Why it’s wrong: Threat Intelligence can take two general forms -- strategic threat intelligence (e.g. consulting/advisory) and operational threat intelligence (e.g. data that can be consumed by security solutions). While SMB customers could use both, operational threat intelligence is probably more relevant, as strategic threat intelligence is usually catered towards the larger enterprises or states who are targets of sophisticated and organized attacks. MSP’s are also a viable solution to the cost imposed by security.
- Argument: Networks, the solutions and resources defending them, and the data that resides on them vary greatly, and so do attacks.
Why it’s wrong: Devices that encounter new or unknown file types and processes merely need to ask a cloud threat intelligence platform if it’s been seen before and if it’s a threat. If it’s benign, let it operate. If malicious, quarantine it. If it’s brand new and determined malicious, share the information via the cloud so that other users/devices that encounter the threat can block it on sight. This is at the heart of collective threat intelligence. By leveraging everyone’s encounters with threats, you improve the overall security of the collective.
- Argument: At its best, threat intelligence might provide occasional protection from attacks. At its worst it’s an expensive source of information that bears no relevance to securing a network and could mislead decision-makers. Knowing the threat actors who are seeking to attack can be useful and so can identifying business critical data. But knowledge of other attacks is not required for that.
Why it’s wrong: The issue at hand is that we cannot let our technology get stagnant. Organizations need a layered protection approach, as well as cloud-based security technology that is designed to grow, learn and continue to evolve to combat the tactics of today’s cybercriminals. After all, the malware writers never rest. Neither should we.
All companies, whether enterprise or SMBs -- especially those dealing with proprietary information or customer data -- must balance their security resources against their risk tolerance. And ultimately look at threat intelligence solutions that provide them with the greatest scope of protection.
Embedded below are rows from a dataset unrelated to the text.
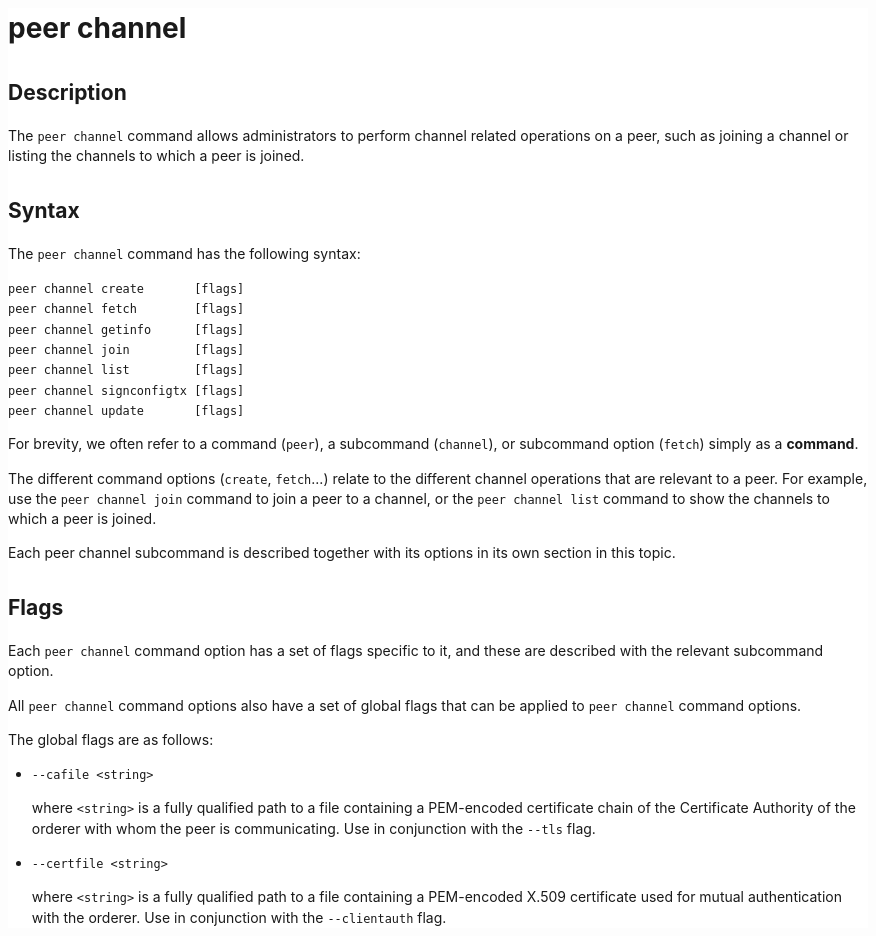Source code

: # peer channel

## Description

The `peer channel` command allows administrators to perform channel related
operations on a peer, such as joining a channel or listing the channels to which
a peer is joined.

## Syntax

The `peer channel` command has the following syntax:

```
peer channel create       [flags]
peer channel fetch        [flags]
peer channel getinfo      [flags]
peer channel join         [flags]
peer channel list         [flags]
peer channel signconfigtx [flags]
peer channel update       [flags]
```

For brevity, we often refer to a command (`peer`), a subcommand (`channel`), or
subcommand option (`fetch`) simply as a **command**.

The different command options (`create`, `fetch`...) relate to the different
channel operations that are relevant to a peer. For example, use the `peer
channel join` command to join a peer to a channel, or the `peer channel list`
command to show the channels to which a peer is joined.

Each peer channel subcommand is described together with its options in its own
section in this topic.

## Flags

Each `peer channel` command option has a set of flags specific to it, and these
are described with the relevant subcommand option.

All `peer channel` command options also have a set of global flags that can be
applied to `peer channel` command options.

The global flags are as follows:

* `--cafile <string>`

  where `<string>` is a fully qualified path to a file containing a PEM-encoded
  certificate chain of the Certificate Authority of the orderer with whom the
  peer is communicating. Use in conjunction with the `--tls` flag.

* `--certfile <string>`

  where `<string>` is a fully qualified path to a file containing a PEM-encoded
  X.509 certificate used for mutual authentication with the orderer. Use in
  conjunction with the `--clientauth` flag.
The only way for companies to defend themselves is by adopting a more pragmatic and intelligent threat response: stopping a compromise at the host, proactively segmenting networks, and spending the time to develop in-depth situational awareness. Otherwise, the next decade will end up much like the current.
It’s about working together to make endpoints, servers, networks and the Internet safer for all. At the end of the day, it’s not about choosing minor battles but winning major wars.
Grayson Milbourne is the security intelligence director at Webroot.